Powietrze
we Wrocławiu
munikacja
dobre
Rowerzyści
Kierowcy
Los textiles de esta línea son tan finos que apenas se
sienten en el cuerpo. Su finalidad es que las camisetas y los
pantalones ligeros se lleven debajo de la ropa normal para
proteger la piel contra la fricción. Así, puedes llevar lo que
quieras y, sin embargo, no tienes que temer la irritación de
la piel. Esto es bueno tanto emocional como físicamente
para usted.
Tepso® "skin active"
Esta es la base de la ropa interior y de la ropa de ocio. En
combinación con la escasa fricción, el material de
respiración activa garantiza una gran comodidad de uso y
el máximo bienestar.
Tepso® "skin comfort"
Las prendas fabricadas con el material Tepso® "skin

...

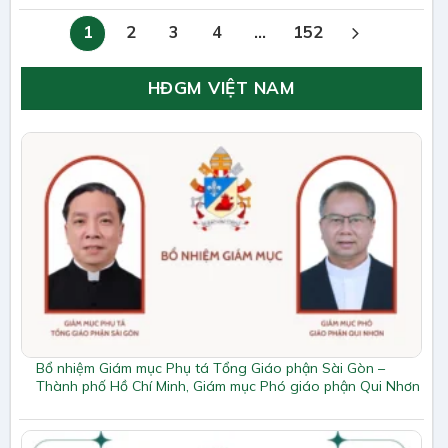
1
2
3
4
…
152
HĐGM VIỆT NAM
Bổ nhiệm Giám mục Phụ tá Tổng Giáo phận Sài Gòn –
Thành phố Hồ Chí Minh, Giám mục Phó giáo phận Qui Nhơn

--

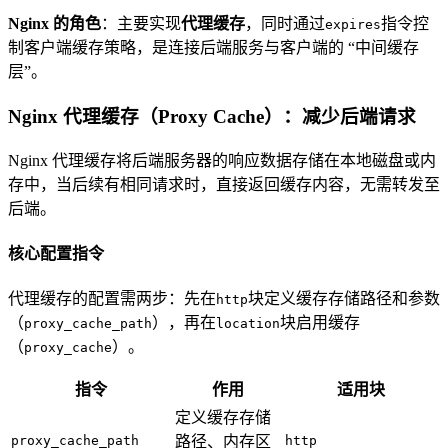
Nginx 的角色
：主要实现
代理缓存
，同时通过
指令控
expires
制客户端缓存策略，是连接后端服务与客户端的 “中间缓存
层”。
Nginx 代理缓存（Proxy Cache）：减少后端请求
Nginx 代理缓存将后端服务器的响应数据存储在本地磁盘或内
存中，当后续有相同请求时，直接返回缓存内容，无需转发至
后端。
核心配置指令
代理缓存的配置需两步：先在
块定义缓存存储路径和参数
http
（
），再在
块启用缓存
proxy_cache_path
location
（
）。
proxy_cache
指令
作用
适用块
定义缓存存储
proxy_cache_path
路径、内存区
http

Request:
Locate every line in the entries above that contains the string "piel" and copy each such line in full.

Answer box:
proteger la piel contra la fricción. Así, puedes llevar lo que
la piel. Esto es bueno tanto emocional como físicamente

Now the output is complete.